AUSGEWÄHLTER TEXTAUSZUG =
◇ ◇ ◇ ◇
Politische Wirkung entfalten kann der Bezug auf Sicherheit respektive Unsicherheit vor allem deswegen, weil "Sicherheit" ein Wertbegriff ist. Als ein Grundbedürfnis des Menschen wird Sicherheit anthropologisch oder psychologisch immer wieder bezeichnet, und Sicherheit rückt damit in die Nähe anderer menschlicher Grundbedürfnisse wie Nahrung, Schlaf oder Sexualität. In historischer oder sozialwissenschaftlicher Perspektive wird man dieses Streben nach Sicherheit spezifizieren und Sicherheit als ein Konzept verstehen müssen, das zunächst und ganz unmittelbar die Unversehrtheit von Leib, Leben und, womöglich, Eigentum umfasst. Man sucht Sicherheit vor einer Bedrohung, vor persönlichen oder kollektiven Gefährdungen. Das verweist – gerade in seiner Allgemeinheit – auf die vielen möglichen Dimensionen von Sicherheit beziehungsweise Unsicherheit in sozialen Kontexten: innere Sicherheit, äußere Sicherheit, soziale Sicherheit, um nur diese Oberbegriffe zu nennen. In dieser Vielfältigkeit liegt auch der Grund dafür, dass Sicherheit in modernen Gesellschaften nicht nur einen "Triebwert" darstellt, wie es der Soziologe Franz-Xaver Kaufmann genannt hat, sondern ein soziokulturelles Wertesystem, vergleichbar den Wertesystemen "Freiheit" oder "Gerechtigkeit". Dadurch wird "Sicherheit" auch zu einem Grund- und Wertbegriff der politisch-sozialen Sprache.
◇ ◇ ◇ ◇
BEREITGESTELLTE ANGABEN =
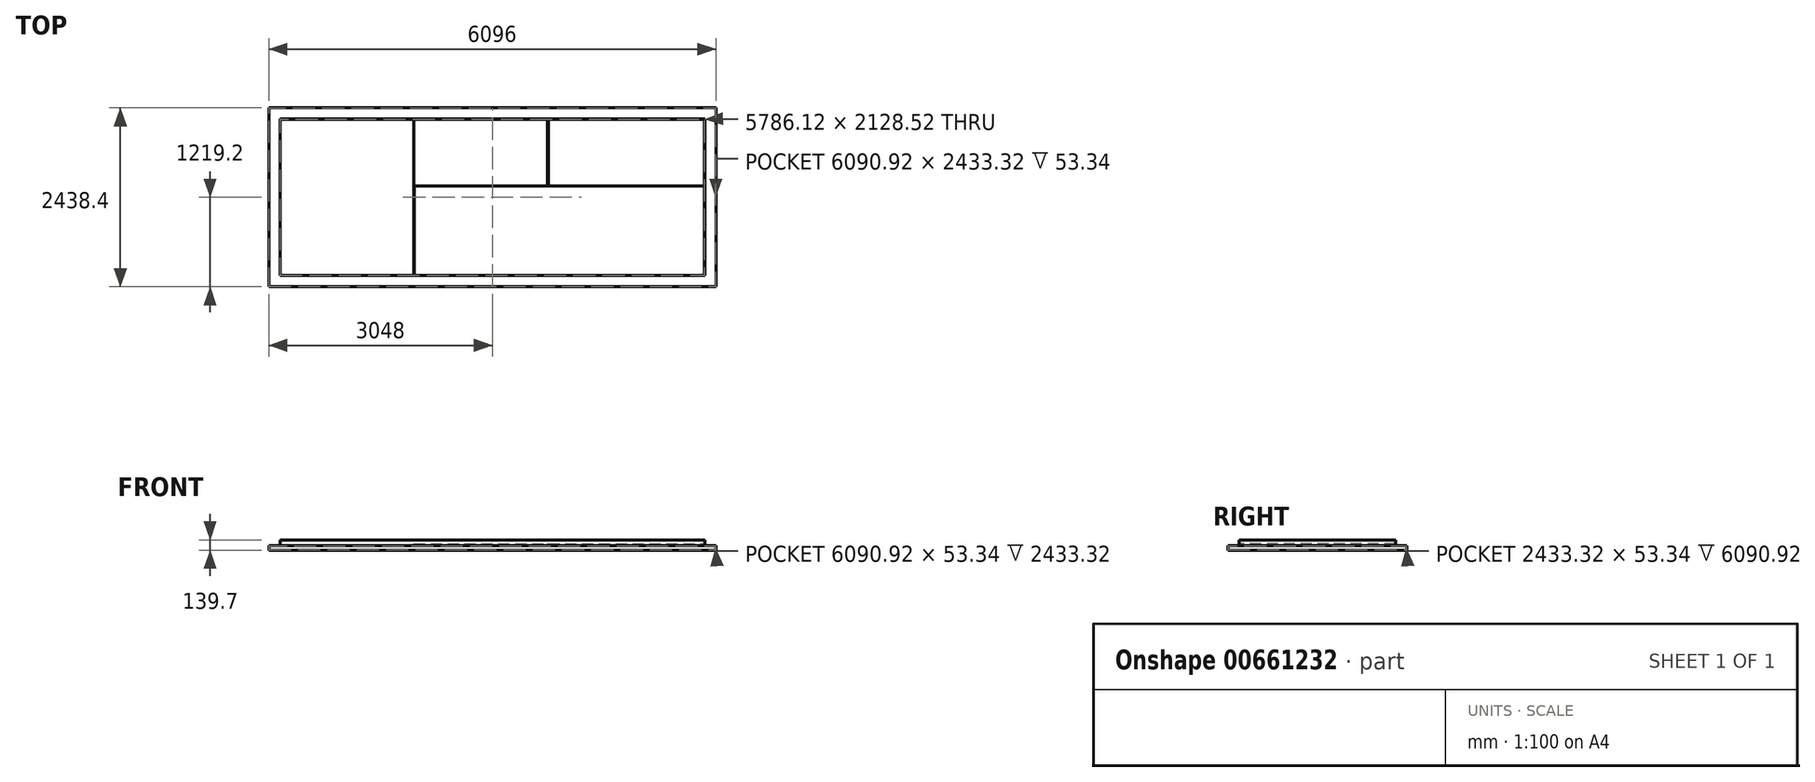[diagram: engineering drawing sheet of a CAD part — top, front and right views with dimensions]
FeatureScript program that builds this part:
◇ ◇ ◇ ◇
AUFGABEN =
A. Welche Oberbegriffe für die Dimensionen von Sicherheit in sozialen Kontexten nennt der Textauszug über Sicherheit als Wertbegriff? Führen Sie alle auf.
B. Schreiben Sie den Textauszug über Sicherheit als Wertbegriff im Anschluss an seinen letzten Satz weiter.

ANTWORTEN =
A. innere Sicherheit, äußere Sicherheit, soziale Sicherheit

B.
Sicherheit in politisch-sozialen Kontexten lässt sich nicht abstrakt definieren – außer vielleicht als tatsächliche oder vermeintliche Abwehr von Gefahr –, sondern wird in Gesellschaften und von Gesellschaften als Orientierungs- und Handlungshorizont immer wieder neu bestimmt, und zwar nicht zuletzt über die Identifizierung von Unsicherheit, von Bedrohungen oder Gefährdungen. Sicherheit respektive Unsicherheit ist gesellschaftlich und kulturell und damit auch im historischen Prozess variabel. Unterschiedliche Gesellschaften weisen höchst unterschiedliche Sicherheits- und Unsicherheitsvorstellungen auf. Aber auch innerhalb einer Gesellschaft können sich Sicherheitsgefühle und Sicherheitswahrnehmungen – Sicherheitskulturen – verändern. Und das ist nicht nur begriffsgeschichtlich für den Historiker interessant. Denn die Definitionsmacht über Sicherheit und Unsicherheit ist engstens mit politischer Macht sowie mit der Ausübung von Herrschaft verbunden.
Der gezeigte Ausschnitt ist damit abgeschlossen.